Em qual país do mundo um parlamento tem 60% de seus membros envolvidos em alguma forma de crime/irregularidade ? Em qual país do mundo a Câmara dos Deputados é presidida por um cavalheiro com o prontuário de Eduardo Cunha ? Qual é a sociedade que acha natural que o chefe do Executivo seja julgado por crime de responsabilidade antes mesmo de se transformar em réu ? Em que lugar deste planeta ensandecido soltam-se fogos para celebrar o teatro medonho que Brasília patrocinou ontem ? O que há para comemorar ?
A presidente da República faz um péssimo governo, seu nível de articulação com a sociedade é tão canhestro que deixa qualquer amador ruborizado. A política saiu das ruas e dos movimentos sociais e migrou para as manobras de bastidores. A base de sustentação parlamentar, nutrida pelo toma-lá-dá-cá e por alianças com inimigos confessos dos interesses populares, demonstrou ser tão sólida quanto o “dispositivo militar” de Jango. Na hora do conflito, a cavalaria está chegando tarde. Fica difícil mobilizar os trabalhadores, meros coadjuvantes de um partido que pretendia representá-los. No vácuo, a direita aprendeu o caminho das ruas e a gente já ouve a revoada dos corvos. Despolitizada, desmobilizada, a classe trabalhadora está praticamente fora do radar.
Nada disso, entretanto, justifica as manobras pró-impeachment. O jogo é cínico e tem protagonistas óbvios. Embora eu não esteja muito interessado em rótulos, trata-se claramente de um golpe. Promovido pelo Comitê Central da burguesia, a Fiesp, amamentado pelos conglomerados de comunicação e apoiado por um nível de histeria que, infelizmente, não é inédito na história do Brasil. Não sou leviano, sei que nem todos os que apoiam o impeachment são Meanies. Há gente séria que se convenceu, honestamente, da legitimidade das acusações contra a presidente. Delas, entretanto, divirjo. Não estão em julgamento os casos de corrupção ou a competência de Dilma. O que poderia justificar seu afastamento, tema controverso e de grande complexidade técnica, jamais foi abordado com seriedade por parlamentares patetas. O que se viu foi um festival de gritos, bizarrices e baixarias, falta de respeito ao público e de decoro político. Prevaleceu o que o jornalista Marcelo Coelho chamou de império da ignorância. Eu concordo com ele. O que há para comemorar ?
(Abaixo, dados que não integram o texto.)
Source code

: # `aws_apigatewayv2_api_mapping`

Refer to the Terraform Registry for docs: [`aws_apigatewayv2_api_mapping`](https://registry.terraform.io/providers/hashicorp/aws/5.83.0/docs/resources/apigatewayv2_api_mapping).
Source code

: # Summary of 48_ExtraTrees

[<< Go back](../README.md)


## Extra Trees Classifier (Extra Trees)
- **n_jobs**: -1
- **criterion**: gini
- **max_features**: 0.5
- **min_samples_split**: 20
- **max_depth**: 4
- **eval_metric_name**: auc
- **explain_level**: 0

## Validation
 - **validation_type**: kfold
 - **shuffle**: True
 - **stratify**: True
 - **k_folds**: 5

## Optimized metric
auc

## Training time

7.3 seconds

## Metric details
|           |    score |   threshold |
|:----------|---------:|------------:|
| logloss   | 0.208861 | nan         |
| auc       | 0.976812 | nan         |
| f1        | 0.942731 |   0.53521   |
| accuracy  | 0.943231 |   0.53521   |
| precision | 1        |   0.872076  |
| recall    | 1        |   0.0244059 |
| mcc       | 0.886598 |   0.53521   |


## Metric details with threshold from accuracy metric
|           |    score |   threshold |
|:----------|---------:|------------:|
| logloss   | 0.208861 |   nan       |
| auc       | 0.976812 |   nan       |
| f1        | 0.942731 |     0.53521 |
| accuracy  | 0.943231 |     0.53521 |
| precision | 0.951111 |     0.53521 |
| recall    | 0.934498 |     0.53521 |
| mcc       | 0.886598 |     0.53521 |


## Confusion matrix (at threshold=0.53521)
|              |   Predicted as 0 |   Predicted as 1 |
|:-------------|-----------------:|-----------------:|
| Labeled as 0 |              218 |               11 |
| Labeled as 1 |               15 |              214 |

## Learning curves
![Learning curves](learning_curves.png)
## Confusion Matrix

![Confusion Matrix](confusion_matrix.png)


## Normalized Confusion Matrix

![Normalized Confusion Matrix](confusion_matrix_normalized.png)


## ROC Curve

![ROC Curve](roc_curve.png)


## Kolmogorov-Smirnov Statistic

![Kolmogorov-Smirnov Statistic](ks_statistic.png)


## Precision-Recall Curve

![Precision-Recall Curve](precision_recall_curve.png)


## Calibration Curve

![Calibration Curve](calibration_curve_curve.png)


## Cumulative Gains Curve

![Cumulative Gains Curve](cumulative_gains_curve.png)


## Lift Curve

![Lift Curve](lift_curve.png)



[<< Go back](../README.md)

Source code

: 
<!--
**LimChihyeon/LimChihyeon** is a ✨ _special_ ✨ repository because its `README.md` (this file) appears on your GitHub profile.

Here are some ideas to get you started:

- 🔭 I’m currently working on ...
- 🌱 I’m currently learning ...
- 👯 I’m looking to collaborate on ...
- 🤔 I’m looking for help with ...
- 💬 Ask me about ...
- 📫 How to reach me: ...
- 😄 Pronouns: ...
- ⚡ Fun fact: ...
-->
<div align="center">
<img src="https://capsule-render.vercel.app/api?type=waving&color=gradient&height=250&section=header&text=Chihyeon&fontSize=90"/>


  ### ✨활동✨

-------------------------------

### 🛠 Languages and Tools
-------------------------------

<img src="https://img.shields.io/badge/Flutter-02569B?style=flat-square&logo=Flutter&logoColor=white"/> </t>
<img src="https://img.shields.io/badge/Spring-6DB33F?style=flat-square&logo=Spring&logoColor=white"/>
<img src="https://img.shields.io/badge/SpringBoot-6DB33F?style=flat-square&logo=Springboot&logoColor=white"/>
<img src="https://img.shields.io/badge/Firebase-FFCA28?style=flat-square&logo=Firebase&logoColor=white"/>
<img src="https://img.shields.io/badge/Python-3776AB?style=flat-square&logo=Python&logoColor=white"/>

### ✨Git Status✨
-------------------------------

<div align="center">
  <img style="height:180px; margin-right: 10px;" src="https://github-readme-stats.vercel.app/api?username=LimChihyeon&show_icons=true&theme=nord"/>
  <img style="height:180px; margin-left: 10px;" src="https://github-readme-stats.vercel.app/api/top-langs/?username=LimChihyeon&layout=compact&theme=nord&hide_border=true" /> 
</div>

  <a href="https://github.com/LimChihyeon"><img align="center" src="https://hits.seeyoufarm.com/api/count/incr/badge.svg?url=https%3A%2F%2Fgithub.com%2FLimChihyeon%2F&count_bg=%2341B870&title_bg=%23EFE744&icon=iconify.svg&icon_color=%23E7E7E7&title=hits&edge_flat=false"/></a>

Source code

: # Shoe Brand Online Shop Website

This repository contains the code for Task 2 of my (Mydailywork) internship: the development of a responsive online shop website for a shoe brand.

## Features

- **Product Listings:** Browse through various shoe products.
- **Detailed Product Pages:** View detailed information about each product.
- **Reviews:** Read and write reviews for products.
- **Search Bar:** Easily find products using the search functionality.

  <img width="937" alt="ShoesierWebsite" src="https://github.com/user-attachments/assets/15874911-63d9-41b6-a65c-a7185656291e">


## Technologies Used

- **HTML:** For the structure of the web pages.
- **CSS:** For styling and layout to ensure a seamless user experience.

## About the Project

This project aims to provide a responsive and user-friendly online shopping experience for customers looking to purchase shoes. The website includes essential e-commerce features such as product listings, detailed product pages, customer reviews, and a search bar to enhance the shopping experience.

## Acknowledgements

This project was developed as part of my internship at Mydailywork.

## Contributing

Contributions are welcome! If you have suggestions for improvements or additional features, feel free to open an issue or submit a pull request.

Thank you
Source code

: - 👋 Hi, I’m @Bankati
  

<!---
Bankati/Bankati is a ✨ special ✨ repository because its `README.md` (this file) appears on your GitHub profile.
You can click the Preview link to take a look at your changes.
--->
Janio de Freitas, leitura sempre obrigatória, não evitou um travo amargo em sua coluna de ontem na Folha de São Paulo. Antevendo o desfecho da votação na Câmara, sentenciou: “Democracia não é para qualquer um, e o Brasil não tem aptidão para vivê-la. É historicamente inapto, como provam suas poucas e vãs tentativas”. Entendo o desalento, mas prefiro adubar esperanças. Como o poeta Thiago de Mello: “Faz escuro, mas eu canto”. Há muito o que aprender com o que está acontecendo. O tempo histórico não é o mesmo da biologia, tem manhas e caprichos que guarda num cofre invisível. Quem sabe chegou a hora de costurar, com paciência e sem ilusões, uma frente de esquerda que não seja a esquerda mais ou menos (porque, aí, ela sempre equivalerá à direita mais ou mais) ? Com programa unitário, anticapitalista e construído junto com as massas, protagonistas de sua história ? Soa antigo ? Venha aqui, Vianinha, e lembre o inesquecível Manguari Pistolão, do Rasga Coração: “Nem tudo o que é novo é revolucionário”.